Nos últimos dias Michelle prosseguiu com sua pregação radical e enviezada. Numa madrugada, levou grupo de amigos e amigas para benzer o Palácio do Planalto. E no domingo, diante culto evangélico em Belo Horizonte, afirmou que antes do governo Bolsonaro, o Planalto era “consagrado a demônios”. Disse ela: “Podem me chamar de fanática, podem me chamar de louca. Eu vou continuar louvando nosso Deus. Vou continuar orando (…) porque, por muitos anos, por muito tempo, aquele lugar foi consagrado a demônios. Planalto consagrado a demônios. E, hoje, consagrado ao Senhor Jesus”.

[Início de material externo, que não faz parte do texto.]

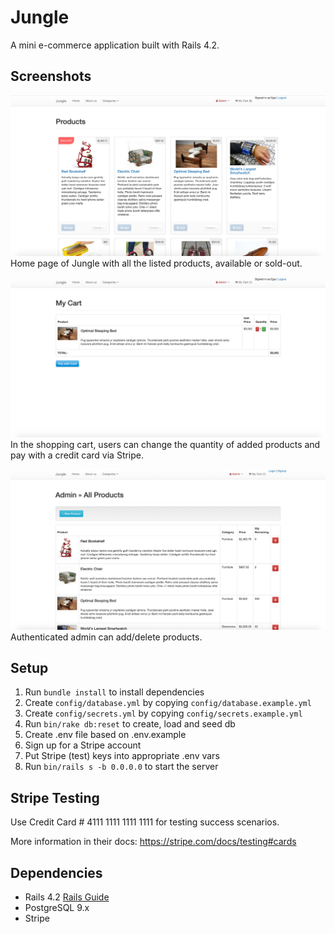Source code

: # Jungle

A mini e-commerce application built with Rails 4.2.

## Screenshots

!["The products page"](https://github.com/egenazturemis/jungle-rails/blob/master/docs/products.png?raw=true)
Home page of Jungle with all the listed products, available or sold-out. 

!["The shopping cart"](https://github.com/egenazturemis/jungle-rails/blob/master/docs/cart.png?raw=true)
In the shopping cart, users can change the quantity of added products and pay with a credit card via Stripe.

!["Admin products page"](https://github.com/egenazturemis/jungle-rails/blob/master/docs/admin.png?raw=true)
Authenticated admin can add/delete products.


## Setup

1. Run `bundle install` to install dependencies
2. Create `config/database.yml` by copying `config/database.example.yml`
3. Create `config/secrets.yml` by copying `config/secrets.example.yml`
4. Run `bin/rake db:reset` to create, load and seed db
5. Create .env file based on .env.example
6. Sign up for a Stripe account
7. Put Stripe (test) keys into appropriate .env vars
8. Run `bin/rails s -b 0.0.0.0` to start the server

## Stripe Testing

Use Credit Card # 4111 1111 1111 1111 for testing success scenarios.

More information in their docs: <https://stripe.com/docs/testing#cards>

## Dependencies

* Rails 4.2 [Rails Guide](http://guides.rubyonrails.org/v4.2/)
* PostgreSQL 9.x
* Stripe
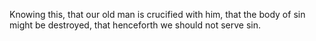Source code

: Knowing this, that our old man is crucified with him, that the body of sin might be destroyed, that henceforth we should not serve sin.
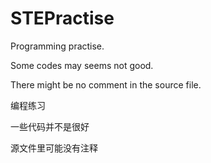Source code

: # STEPractise
Programming practise.

Some codes may seems not good.

There might be no comment in the source file.


 编程练习
 
 一些代码并不是很好
 
 源文件里可能没有注释
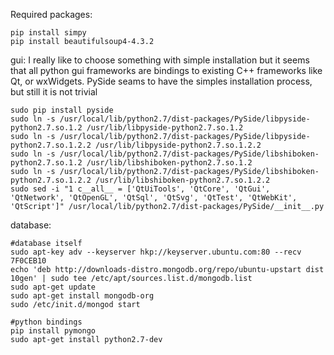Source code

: Required packages:

    pip install simpy
    pip install beautifulsoup4-4.3.2



gui: I really like to choose something with simple installation but it seems that all python gui frameworks are bindings
to existing C++ frameworks like Qt, or wxWidgets. PySide seams to have the simples installation process,
but still it is not trivial

    sudo pip install pyside
    sudo ln -s /usr/local/lib/python2.7/dist-packages/PySide/libpyside-python2.7.so.1.2 /usr/lib/libpyside-python2.7.so.1.2
    sudo ln -s /usr/local/lib/python2.7/dist-packages/PySide/libpyside-python2.7.so.1.2.2 /usr/lib/libpyside-python2.7.so.1.2.2
    sudo ln -s /usr/local/lib/python2.7/dist-packages/PySide/libshiboken-python2.7.so.1.2 /usr/lib/libshiboken-python2.7.so.1.2
    sudo ln -s /usr/local/lib/python2.7/dist-packages/PySide/libshiboken-python2.7.so.1.2.2 /usr/lib/libshiboken-python2.7.so.1.2.2
    sudo sed -i "1 c__all__ = ['QtUiTools', 'QtCore', 'QtGui', 'QtNetwork', 'QtOpenGL', 'QtSql', 'QtSvg', 'QtTest', 'QtWebKit', 'QtScript']" /usr/local/lib/python2.7/dist-packages/PySide/__init__.py

database:

    #database itself
    sudo apt-key adv --keyserver hkp://keyserver.ubuntu.com:80 --recv 7F0CEB10
    echo 'deb http://downloads-distro.mongodb.org/repo/ubuntu-upstart dist 10gen' | sudo tee /etc/apt/sources.list.d/mongodb.list
    sudo apt-get update
    sudo apt-get install mongodb-org
    sudo /etc/init.d/mongod start

    #python bindings
    pip install pymongo
    sudo apt-get install python2.7-dev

Cá entre nós, ou Michelle Bolsonaro é ingênua ou está enlouquecida mesmo. Seu discurso bate de frente com a realidade e com a própria fé cristã. Como sabem, mesmo os que não acreditam em Deus, uma das peças mais belas no Novo Testamento é o Sermão das Montanhas de Jesus Cristo. Lá está dito para quem tem ouvidos para ouvir: “Bem aventurados os que têm fome e sede de justiça, porque eles serão fartos; Bem-aventurados os misericordiosos, porque eles alcançarão misericórdia;

Bem-aventurados os pacificadores, porque eles serão chamados filhos de Deus; Bem-aventurados os que sofrem perseguição por causa da justiça, porque deles é o reino dos céus”.

Portanto, um imenso fosso separa as ações (ou a inação) de Bolsonaro do que está escrito no Evangelho. Bolsonaro prega o ódio e é impiedoso. Jamais mostrou um pingo de solidariedade aos milhões de brasileiros e brasileiras que têm fome e sede de justiça. Jamais pisou num hospital para consolar doentes acometidos pela Covid-19. Em seu mandato, jamais pisou numa comunidade ou num bairro de periferia. Bolsonaro é o antipovo. Não tem nada a ver com a justiça e a liberdade. Sua visão de família é misógina e ultraconservadora. Seu patriotismo é o do último refúgio dos canalhas, como disse Samuel Johnson.

Ontem, Michelle voltou a atacar o ex-presidente Lula por ter participado de cerimônia de uma religião de matriz africana. Compartilhou o vídeo e comentou: “Isso pode, né! Eu falar de Deus, não!”. Novamente, mostrou que anda muito confusa. Ninguém criticou a primeira-dama por “falar de Deus”. Inaceitável é o fato de ela atribuir ao todo-poderoso preferência pela candidatura de seu inominável marido. Mas, desta vez, ela recebeu resposta à altura da socióloga Rosângela da Silva, a Janja, mulher do ex-presidente Lula. Nas redes sociais, Janja lembrou a Michelle que “Deus é sinônimo de amor, compaixão e, sobretudo, respeito”. A Frente Inter-Religiosa Dom Paulo Evaristo Arns também pediu que Michelle “se retrate dentro dos princípios do amor ao próximo que afirma professar”.

Ao misturar alhos com bugalhos e falar de visões e demônios, Michelle Bolsonaro parece mesmo fora de si. Fanática ou louca, como ela mesmo diz. Fico aqui pensando em Lady Macbeth, quando viu o reinado do marido chegar ao fim. Vendo fantasmas dos inimigos mortos pelo usurpador, ela enlouqueceu. Mas eu não desejo o mesmo final trágico para Michelle. Espero, sinceramente, que ela tenha saúde para acompanhar a tarefa árdua de reconstruir o Brasil após o terrível mandato do seu marido. O ex-presidente Lula terá um grande desafio pela frente. Repor o Brasil nos eixos vai exigir energia e tempo. Amém!